Work request:
Could you reproduce the listing below with every "換手" swapped for "交遞" and nothing else altered?

Provided entries:
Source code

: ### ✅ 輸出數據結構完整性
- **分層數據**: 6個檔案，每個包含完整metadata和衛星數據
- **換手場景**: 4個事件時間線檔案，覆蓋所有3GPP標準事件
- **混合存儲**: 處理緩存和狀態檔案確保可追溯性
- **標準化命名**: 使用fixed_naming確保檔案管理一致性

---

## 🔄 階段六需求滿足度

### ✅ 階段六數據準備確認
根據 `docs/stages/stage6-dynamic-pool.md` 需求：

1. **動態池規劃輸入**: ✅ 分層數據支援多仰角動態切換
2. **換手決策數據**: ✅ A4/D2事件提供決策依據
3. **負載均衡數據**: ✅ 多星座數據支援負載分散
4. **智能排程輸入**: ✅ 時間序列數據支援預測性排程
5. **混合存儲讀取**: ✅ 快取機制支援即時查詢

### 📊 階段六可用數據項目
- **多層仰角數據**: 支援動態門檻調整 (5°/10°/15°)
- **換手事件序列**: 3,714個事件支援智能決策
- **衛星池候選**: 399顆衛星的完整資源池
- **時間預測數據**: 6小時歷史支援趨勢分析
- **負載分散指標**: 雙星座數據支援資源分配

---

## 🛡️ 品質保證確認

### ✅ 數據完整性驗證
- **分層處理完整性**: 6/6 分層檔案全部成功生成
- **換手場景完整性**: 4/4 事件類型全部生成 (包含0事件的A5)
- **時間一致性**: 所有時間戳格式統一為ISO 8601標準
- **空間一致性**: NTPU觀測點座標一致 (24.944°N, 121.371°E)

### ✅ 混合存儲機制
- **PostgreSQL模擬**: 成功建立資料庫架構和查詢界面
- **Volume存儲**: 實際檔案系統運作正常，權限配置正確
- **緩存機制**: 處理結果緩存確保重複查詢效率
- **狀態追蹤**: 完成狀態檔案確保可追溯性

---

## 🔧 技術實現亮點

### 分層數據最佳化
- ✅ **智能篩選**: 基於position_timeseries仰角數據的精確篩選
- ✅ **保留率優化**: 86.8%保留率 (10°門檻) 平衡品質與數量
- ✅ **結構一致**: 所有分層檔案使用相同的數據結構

Solution to the problem:
Source code

: ### ✅ 輸出數據結構完整性
- **分層數據**: 6個檔案，每個包含完整metadata和衛星數據
- **交遞場景**: 4個事件時間線檔案，覆蓋所有3GPP標準事件
- **混合存儲**: 處理緩存和狀態檔案確保可追溯性
- **標準化命名**: 使用fixed_naming確保檔案管理一致性

---

## 🔄 階段六需求滿足度

### ✅ 階段六數據準備確認
根據 `docs/stages/stage6-dynamic-pool.md` 需求：

1. **動態池規劃輸入**: ✅ 分層數據支援多仰角動態切換
2. **交遞決策數據**: ✅ A4/D2事件提供決策依據
3. **負載均衡數據**: ✅ 多星座數據支援負載分散
4. **智能排程輸入**: ✅ 時間序列數據支援預測性排程
5. **混合存儲讀取**: ✅ 快取機制支援即時查詢

### 📊 階段六可用數據項目
- **多層仰角數據**: 支援動態門檻調整 (5°/10°/15°)
- **交遞事件序列**: 3,714個事件支援智能決策
- **衛星池候選**: 399顆衛星的完整資源池
- **時間預測數據**: 6小時歷史支援趨勢分析
- **負載分散指標**: 雙星座數據支援資源分配

---

## 🛡️ 品質保證確認

### ✅ 數據完整性驗證
- **分層處理完整性**: 6/6 分層檔案全部成功生成
- **交遞場景完整性**: 4/4 事件類型全部生成 (包含0事件的A5)
- **時間一致性**: 所有時間戳格式統一為ISO 8601標準
- **空間一致性**: NTPU觀測點座標一致 (24.944°N, 121.371°E)

### ✅ 混合存儲機制
- **PostgreSQL模擬**: 成功建立資料庫架構和查詢界面
- **Volume存儲**: 實際檔案系統運作正常，權限配置正確
- **緩存機制**: 處理結果緩存確保重複查詢效率
- **狀態追蹤**: 完成狀態檔案確保可追溯性

---

## 🔧 技術實現亮點

### 分層數據最佳化
- ✅ **智能篩選**: 基於position_timeseries仰角數據的精確篩選
- ✅ **保留率優化**: 86.8%保留率 (10°門檻) 平衡品質與數量
- ✅ **結構一致**: 所有分層檔案使用相同的數據結構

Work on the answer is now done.